"Die neue Lieferung wird voraussichtlich erst nächste Woche Donnerstag eintreffen.", berichtete mir mein Freund und rechte Hand Sergej, bei unserer wöchentlichen Besprechung.
"Sie sollte bereits am Freitag kommen. Wo liegt das Problem?", fragte ich mürrisch mit hochgezogener Augenbraue. "Der Transporteur wurde angehalten und wartet auf grünes Licht von der Behörde, um weiterfahren zu können. Entweder sie wollen fürs Durchwinken mehr Kohle, oder der Kurier wurde von einem Neuling festgehalten, der noch nicht versteht wie der Hase läuft.", antwortete Sergej.
"Ich erwarte die Lieferung freitags, keinen Tag später! Alles andere ist inakzeptabel. Bring das in Ordnung mein Freund!" Zeit ist Geld. Und ich hasste es, auf Grund von Unfähigkeit welches zu verlieren.
"Das wird kein all zu großes Problem sein. Wir werden ihnen sofort einen Besuch abstatten. Betrachte es als erledigt!" Trotz meiner strengen Führung, schätzten und respektierten mich meine Männer. Ich war hart aber fair. Erfolg wird einem nicht umsonst auf einem Silbertablett serviert. Es bedarf Konsequenz und Härte. Für ihre effiziente und oft blutige Arbeit wird jeder einzelne meiner Männer auch mehr als großzügig entlohnt. Geld hatte in unserem Geschäftsbereich noch nie eine Rolle gespielt, denn davon haben wir mehr erarbeitet, als wir ausgeben können.
"Gut." sagte ich, lehnte mich zurück und blätterte auf die nächste Seite der Agenda.
"Nächster Punkt. Wie entwickeln sich die Umsätze im neuen Club?"
"Knapp 780.000 Rubel mehr als im Vormonat." antwortet Sergej". "Akzeptabel, wenn man bedenkt, dass er erst seit zwei Monaten geöffnet ist", fügte ich hinzu.
"Was sollen wir mit den beiden Nutten aus dem "Red Lantern" machen, die Geld geklaut haben Boss?"
"Bring sie Popow zurück. Er soll sie für das Doppelte auslösen, wegen der Unannehmlichkeiten die wir mit seiner Ware hatten." antworte ich ohne jegliche Emotionen.
"Ich schicke Artur, um das zu erledigen. Alle anderen Clubs laufen wie üblich von selbst. Stabiler Umsatz.", berichte Sergej.

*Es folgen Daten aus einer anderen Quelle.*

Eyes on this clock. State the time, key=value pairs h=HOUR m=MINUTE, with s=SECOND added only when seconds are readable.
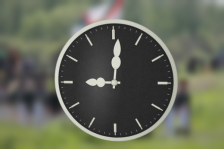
h=9 m=1
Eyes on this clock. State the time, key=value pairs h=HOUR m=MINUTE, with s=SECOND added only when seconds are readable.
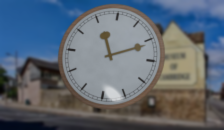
h=11 m=11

"Gut. Nächster Punkt.... Die Amerikaner wollen mehr Waffen. Die sollen sie bekommen. Nächste Woche wird ein Treffen stattfinden, um die Details zu besprechen. Ich will, dass du und Boris dabei seid und das Organisatorische im Auge hehaltet. Es soll wie immer alles reibungslos über die Bühne gehen.
"Geht klar Boss.", antwortete Sergej.
"Das wars von meiner Seite. Hast du noch etwas zu besprechen?", wollte ich von Sergej wissen. Dieser grinste blöd. Das tat er immer, wenn er etwas Dummes im Schilde führte. Ich wartete genervt, was es diesmal war und überflog nebenbei die Umsätze der anderen Clubs.
"Ja, auf jeden Fall solltest du einen Blick auf die neue amerikanische Aushilfslehrerin der Mittelschule werfen. Mein Cousin ist dort fürs Personal zuständig und hat mir, nett wie er ist, gleich ein Foto geschickt. Eine echt heisse Braut! Wären meine Lehrerinnen damals so scharf gewesen, hätte ich wohl freiwillig die Schulbank gedrückt."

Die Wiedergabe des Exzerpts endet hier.